The two say they plan for the module to be open-source (“You don’t have to trust us.”), user-inspectable, field verifiable and to operate independently of the phone’s operating system or CPU, which could be compromised. Huang added that they want the module to be essentially invisible to the operating system and not to have a signature that could be detected, since governments would then be likely to target those using it.
The stakes are high – very high – Snowden said, because, “one good journalist, in the right place at the right time, can change history,” including possibly changing the outcome of an election or of a war. “That makes them a target,” he said.
But, of course, every tool for the good guys could be attractive to bad guys as well. If terrorists or other criminals got access to such a module, they could “go dark” more effectively as well.
The Department of Homeland Security had nothing to say on the matter. Spokeswoman Marsha Catron said, “we wouldn’t comment on pending matters.”
But privacy experts note that any technology can be used for good or bad purposes. “It is dangerous to impugn the ethics of a project like this,” said Dan Cornell, CTO and principal at the Denim Group. “Pretty much any useful technology will have applications that are both ‘good’ and ‘evil.’ Google Maps provides tremendous benefits but could also be used by terrorists to help plan attacks.”
Parker Higgins, director of copyright activism at the Electronic Frontier Foundation (EFF), has a similar view. “It's possible for bad actors to use infrastructure, but that doesn't stop us from building it,” he said.
Higgins added that he doubts that a module like this would be widely used by criminals or terrorists.

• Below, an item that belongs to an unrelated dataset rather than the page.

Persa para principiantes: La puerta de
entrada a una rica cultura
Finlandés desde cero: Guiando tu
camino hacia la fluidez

While the perception may be that they are highly sophisticated, he said, “in practice, those groups tend not to be very advanced in their communications technology.”

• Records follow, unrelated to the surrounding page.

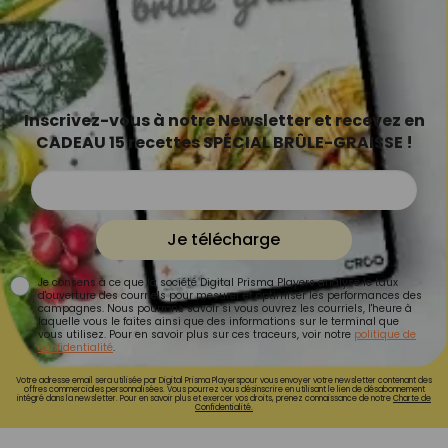
Inscrivez-vous à notre Newsletter et recevez en
CADEAU 15 recettes SPÉCIAL BRÛLE-GRAISSE !
Je télécharge
Je consens à ce que la société Digital Prisma Players analyse le taux
d'ouverture des courriels pour mesurer et optimiser les performances des
campagnes. Nous pourrons savoir si vous ouvrez les courriels, l'heure à
laquelle vous le faites ainsi que des informations sur le terminal que
vous utilisez. Pour en savoir plus sur ces traceurs, voir notre
politique de
confidentialité
.
Votre adresse email sera utilisée par Digital Prisma Playerspour vous envoyer votre newsletter contenant des
offres commerciales personnalisées. Vous pourrez vous désinscrire en utilisant le lien de désabonnement
intégré dans la newsletter. Pour en savoir plus et exercer vos droits, prenez connaissance de notre
Charte de
Confidentialité.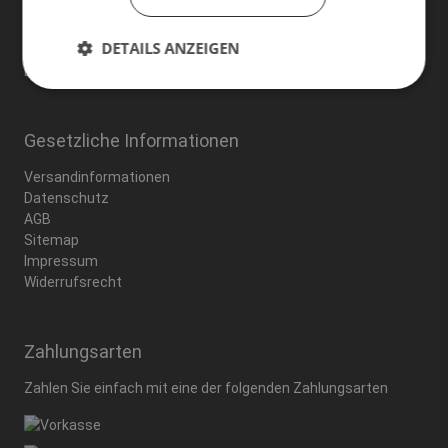
92224 Amberg
DETAILS ANZEIGEN
Telefon:
09621/42379
E-Mail:
info@taping-socks.de
Gesetzliche Informationen
Versandinformationen
Datenschutz
AGB
Sitemap
Impressum
Widerrufsrecht
Zahlungsarten
Zahlen Sie einfach mit eine der folgenden
Zahlungsarten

Still the effort by Snowden and Huang to monitor a phone’s RF emissions raises the question of why the makers of the phones don’t deliver what they essentially promise – that if the phone is in Airplane Mode, it is not broadcasting location data.

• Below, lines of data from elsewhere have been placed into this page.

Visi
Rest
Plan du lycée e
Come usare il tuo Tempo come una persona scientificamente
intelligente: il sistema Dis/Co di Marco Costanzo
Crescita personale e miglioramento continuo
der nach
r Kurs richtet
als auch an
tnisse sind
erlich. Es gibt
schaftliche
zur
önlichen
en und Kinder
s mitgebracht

Cornell said putting public pressure on phone manufacturers to give users more control over whether their device is communicating, “is a more interesting approach.” He likened it to how relatively easy it is to block the camera on a laptop with a piece of tape, but not so easy to block the microphone from being turned on without the user’s knowledge.
“A better approach for laptops would be to have a hardware ‘off’ switch’ for privacy impacting sensors like the microphone and camera that would physically break the connection and make it impossible for the sensor to operate,” he said.
“If this approach were applied to smartphones, then the various antennas on the phones could have similar physical controls made available.”
He added that if such controls were built in, it would be more likely to work than, “some sort of aftermarket-modified phone with a voided warranty.”
Cornell said it is also important for users to recognize that the proposed module, even if it works as intended, “doesn’t provide protection. It provides awareness.”